Section 3The Great East Japan Earthquake and the A-bombing

Mrs. Kimura is not only an A-bomb survivor but also experienced the Great East Japan Earthquake. My grandmother in Hiroshima told me that she recalled the A-bombing when she was watching the disaster on TV. How do you compare the two experiences?

Hisako Kimura

On the day of the earthquake disaster, I was in a recycle store where kimonos are remade into dresses. It was an old building so it shook a lot.
People around me were so upset, but I was calmly seated on a chair, thinking that we should accept death when it comes. Probably, my A-bomb experience gave me nerves of steel.

Soon after, in my position as an executive director of the Miyagi Prefecture Society of A-bomb Sufferers, I worked to confirm the A-bomb survivors’ safety.Looking at the chaotic state of the town, I thought, “This might be the same as the A-bombing.” However, soon I felt otherwise, “No. It is different from the A-bombing.”

What did you think was the difference?

Hisako Kimura

I thought a natural disaster would be different from a human disaster.

The other difference is the process of restoration. We, the A-bomb survivors, were forced to restore our lives without enough backing or support while living hard lives for 12 years until the A-bomb Survivors Medial Care Law was enacted. When a disaster happens now, you can get assistance and support from home and abroad, which I think is a big difference.

Section 4What message she wants to convey

What do you think young people can do as an action for peace?

Hisako Kimura

First, they should go to Hiroshima and Nagasaki.I’d like to ask them to feel for themselves what they cannot know without standing at the place.I want them to listen sincerely to survivors and think about what they can do for themselves.
To think about their future is the duty of the young people living in the victim country of the atomic bombs. We survivors have difficulties telling our experiences.
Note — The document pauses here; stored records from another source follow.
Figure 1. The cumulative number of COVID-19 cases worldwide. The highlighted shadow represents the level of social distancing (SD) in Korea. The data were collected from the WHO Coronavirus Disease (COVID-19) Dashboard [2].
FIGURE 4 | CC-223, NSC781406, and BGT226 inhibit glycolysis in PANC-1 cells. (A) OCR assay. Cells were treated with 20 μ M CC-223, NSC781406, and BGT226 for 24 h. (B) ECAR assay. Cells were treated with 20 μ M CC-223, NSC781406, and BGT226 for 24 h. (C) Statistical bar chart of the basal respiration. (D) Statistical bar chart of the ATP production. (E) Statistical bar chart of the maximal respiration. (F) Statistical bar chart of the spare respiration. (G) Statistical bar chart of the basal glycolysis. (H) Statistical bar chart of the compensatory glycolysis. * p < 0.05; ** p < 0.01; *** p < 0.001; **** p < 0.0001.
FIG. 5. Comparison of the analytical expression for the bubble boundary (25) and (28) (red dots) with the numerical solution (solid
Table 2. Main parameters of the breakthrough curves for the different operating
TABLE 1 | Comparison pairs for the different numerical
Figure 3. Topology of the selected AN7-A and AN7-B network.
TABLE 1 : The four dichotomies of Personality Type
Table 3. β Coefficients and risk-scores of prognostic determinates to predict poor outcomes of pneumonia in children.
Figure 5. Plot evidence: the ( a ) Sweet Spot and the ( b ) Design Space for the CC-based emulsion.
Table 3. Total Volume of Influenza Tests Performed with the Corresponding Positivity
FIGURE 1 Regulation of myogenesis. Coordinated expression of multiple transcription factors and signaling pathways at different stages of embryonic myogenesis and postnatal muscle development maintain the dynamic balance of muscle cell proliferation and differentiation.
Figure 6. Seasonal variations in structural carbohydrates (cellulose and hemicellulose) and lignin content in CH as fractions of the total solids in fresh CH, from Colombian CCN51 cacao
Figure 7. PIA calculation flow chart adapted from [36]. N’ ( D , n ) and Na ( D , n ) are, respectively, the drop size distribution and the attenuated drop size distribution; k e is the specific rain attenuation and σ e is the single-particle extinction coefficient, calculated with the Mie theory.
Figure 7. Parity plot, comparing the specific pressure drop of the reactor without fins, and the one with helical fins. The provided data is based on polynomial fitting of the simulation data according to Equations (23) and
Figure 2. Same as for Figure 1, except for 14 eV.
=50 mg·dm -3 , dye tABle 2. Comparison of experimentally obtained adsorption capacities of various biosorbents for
I’m so inspired. Finally, would you tell me what you would like to pass on as you tell your A-bomb experience?

Hisako Kimura

I’d like to pass on the thoughts that nuclear weapons are absolute evil. No more nuclear weapons! No more hibakusha! We don’t want the next generations to have the same experience as we did.


Hisako Kimura

Once a month, we survivors are making an international signature collection campaign in the street to call for the abolition of nuclear weapons.
We ask young people to sign, but they often answer, “I can’t do it until I ask my father or mother if it is OK.” We say to them, “Please do it, thinking for yourself.” But they answer, “I’m not sure till I ask my parents.”

I think that it can’t be helped as the times have changed, but at the same time, I wonder, “What would we do if a nuclear weapon were dropped on Japan again?”

I don’t have a clear answer to how I can convey our war experiences to young people. However, when I meet people like you who are trying to convey our survivors’ spirit, I feel like doing my best to continue our efforts.
It is said that these days we can live to 100. So, I have only 20 years left. I don’t know how long I can continue this activity, but I’d like to keep raising my voice as long as I live.